J’emprunte un trot­toir roulant, un autre, évite le suiv­ant, accélère le pas, compte trente guichets, zigzague entre des pas­sagers attroupés et aboutis devant un guichet de la taille d’une cab­ine de télé­phone. Les sièges mono­co­ques sont occupés. Ces gens atten­dent-ils? Je frappe à la vit­re. Un mil­i­taire se redresse. Côté sièges, aucune réac­tion.
- Pou­vez-vous rem­bours­er cela?
- Qu’est-ce que c’est?
- Un vélo.
- Je ne vois qu’un papi­er.
- Le vélo est déjà enreg­istré comme bagage. Je l’ai acheté à Madrid, il va en Suisse.
- Vous pou­vez récupér­er la taxe puisqu’il va en Suisse, mais pour cela, il faut que je le voie et que je voie s’il va en Suisse.

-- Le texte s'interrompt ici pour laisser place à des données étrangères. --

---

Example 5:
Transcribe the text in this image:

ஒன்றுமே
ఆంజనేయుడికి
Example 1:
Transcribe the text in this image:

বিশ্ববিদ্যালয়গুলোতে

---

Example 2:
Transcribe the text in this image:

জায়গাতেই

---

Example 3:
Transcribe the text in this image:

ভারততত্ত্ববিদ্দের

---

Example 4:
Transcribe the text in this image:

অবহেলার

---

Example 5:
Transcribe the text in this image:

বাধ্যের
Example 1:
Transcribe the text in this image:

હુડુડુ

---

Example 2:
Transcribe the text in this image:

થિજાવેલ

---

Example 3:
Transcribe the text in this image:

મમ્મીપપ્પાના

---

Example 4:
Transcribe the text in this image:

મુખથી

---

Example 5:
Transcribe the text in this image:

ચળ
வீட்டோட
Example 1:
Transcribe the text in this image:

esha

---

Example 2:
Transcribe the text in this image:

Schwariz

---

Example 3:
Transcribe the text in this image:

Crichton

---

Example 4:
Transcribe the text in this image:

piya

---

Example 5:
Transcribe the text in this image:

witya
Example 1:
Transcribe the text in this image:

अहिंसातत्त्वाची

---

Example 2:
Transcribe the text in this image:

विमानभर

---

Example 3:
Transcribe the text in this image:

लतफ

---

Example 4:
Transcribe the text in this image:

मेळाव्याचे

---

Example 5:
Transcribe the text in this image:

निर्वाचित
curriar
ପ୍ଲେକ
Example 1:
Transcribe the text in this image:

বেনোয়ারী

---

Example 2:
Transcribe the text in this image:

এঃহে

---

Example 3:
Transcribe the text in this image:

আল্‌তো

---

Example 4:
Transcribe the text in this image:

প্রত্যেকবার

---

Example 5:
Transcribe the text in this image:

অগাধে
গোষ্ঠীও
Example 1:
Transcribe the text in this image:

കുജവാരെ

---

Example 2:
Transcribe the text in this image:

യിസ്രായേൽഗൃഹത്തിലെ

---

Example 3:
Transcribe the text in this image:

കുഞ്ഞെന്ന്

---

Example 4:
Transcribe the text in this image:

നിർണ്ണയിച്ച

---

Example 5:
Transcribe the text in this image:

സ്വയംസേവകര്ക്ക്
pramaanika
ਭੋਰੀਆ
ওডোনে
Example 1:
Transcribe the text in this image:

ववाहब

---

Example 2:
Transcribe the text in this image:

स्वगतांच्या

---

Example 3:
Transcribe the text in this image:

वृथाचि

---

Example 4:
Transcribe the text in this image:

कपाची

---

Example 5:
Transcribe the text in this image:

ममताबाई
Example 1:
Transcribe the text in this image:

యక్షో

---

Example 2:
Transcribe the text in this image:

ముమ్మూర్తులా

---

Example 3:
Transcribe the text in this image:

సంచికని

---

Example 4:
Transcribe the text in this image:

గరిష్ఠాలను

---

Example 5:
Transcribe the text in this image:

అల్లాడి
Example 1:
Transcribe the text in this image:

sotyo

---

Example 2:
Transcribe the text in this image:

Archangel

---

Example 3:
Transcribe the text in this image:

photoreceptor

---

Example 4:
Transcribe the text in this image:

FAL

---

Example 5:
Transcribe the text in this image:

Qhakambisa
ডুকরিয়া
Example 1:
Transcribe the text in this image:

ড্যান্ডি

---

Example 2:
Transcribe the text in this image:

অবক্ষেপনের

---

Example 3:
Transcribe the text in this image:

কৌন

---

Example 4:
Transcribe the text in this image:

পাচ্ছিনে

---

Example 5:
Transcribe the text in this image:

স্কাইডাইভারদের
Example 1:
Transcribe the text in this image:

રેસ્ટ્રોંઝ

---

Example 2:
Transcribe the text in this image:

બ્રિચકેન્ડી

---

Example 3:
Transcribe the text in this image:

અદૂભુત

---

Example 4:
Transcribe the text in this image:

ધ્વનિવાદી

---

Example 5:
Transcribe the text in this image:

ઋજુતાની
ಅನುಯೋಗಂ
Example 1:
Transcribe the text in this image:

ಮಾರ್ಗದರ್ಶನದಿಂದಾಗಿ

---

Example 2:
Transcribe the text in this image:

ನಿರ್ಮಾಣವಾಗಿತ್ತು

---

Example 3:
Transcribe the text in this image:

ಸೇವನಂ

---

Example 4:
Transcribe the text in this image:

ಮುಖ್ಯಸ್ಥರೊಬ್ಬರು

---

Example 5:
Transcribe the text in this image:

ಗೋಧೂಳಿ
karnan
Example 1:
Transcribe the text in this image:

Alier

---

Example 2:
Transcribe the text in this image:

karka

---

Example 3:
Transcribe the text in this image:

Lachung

- Voici le papi­er qui prou­ve qu’il est enreg­istré pour la Suisse.
- Le papi­er, oui, mais le vélo?

Debod

Avant de se retrou­ver à l’hô­tel pour embar­quer dans le taxi qui nous mèn­era à Bara­jas, nous nous dis­per­sons. Mon­frère nage, Mamère vis­ite un musé, je me promène, je m’assieds, je prof­ite du soleil. Le parc du tem­ple de Debod, sous la place d’Es­pagne, est très ani­mé: un yogi en pan­talons bouf­fants pro­pose aux flâneurs son livre sur la voie de la médi­ta­tion, des Chi­nois vendeurs d’al­cool jouent à cache-cache avec la police, une Espag­nole lit, mais le plus curieux, c’est ce cou­ple de touristes andins. Le tem­ple est un cadeau du gou­verne­ment égyp­tien. Démon­té en Nubie à la con­struc­tion du bar­rage d’As­souan, il a été don­né en 1968. Mas­sif, sans grâce, doté de colonnes, il pour­rait aus­si bien provenir de la jun­gle guaté­maltèque. Son exo­tisme pour des Sud-Améri­cains sem­ble mod­éré, mais non, les deux touristes sont pas­sion­nés. Ils cherchent les meilleurs angles pour pho­togra­phi­er, échangent des con­seils, dis­cu­tent la lumière, l’om­bre, la per­spec­tive. Lui sort du lit, il est en pyja­ma. Quant à la femme, elle n’a pas de forme. Ou peut-être celle d’une bar­rique. Si elle n’est pas sa femme, elle est sa mère: de fait, elle a pris le dessus. Elle ordonne. L’homme recule. Elle le fait reculer, il recule. Qu’il monte sur le talus! Il relève son pyja­ma et monte sur la talus. Mais voilà, il est dans le bran­chage. Il ges­tic­ule, désigne l’ar­bre. La mémère acqui­esce de mau­vais gré. Il revient sur l’e­s­planade. En réal­ité, le cou­ple ne pho­togra­phie pas le tem­ple, il s’en sert comme décor. Lors d’une prochaine soirée, la femme dira: ça, c’est moi devant le tem­ple de Debod. De mon banc, je suis les opéra­tions. Elles durent. Dix min­utes pour un cliché, ce n’est pas com­mun. Or, il y a un bassin der­rière l’homme et suiv­ant les injonc­tions de la femme, il con­tin­ue de reculer. Les talons sont main­tenant à quelques cen­timètres de la margelle du bassin. En 1972, dans les jardins de la mai­son natale de Chopin, à Zela­zowa Wola, notre amie Pia était tombée à l’eau dans les mêmes conditions.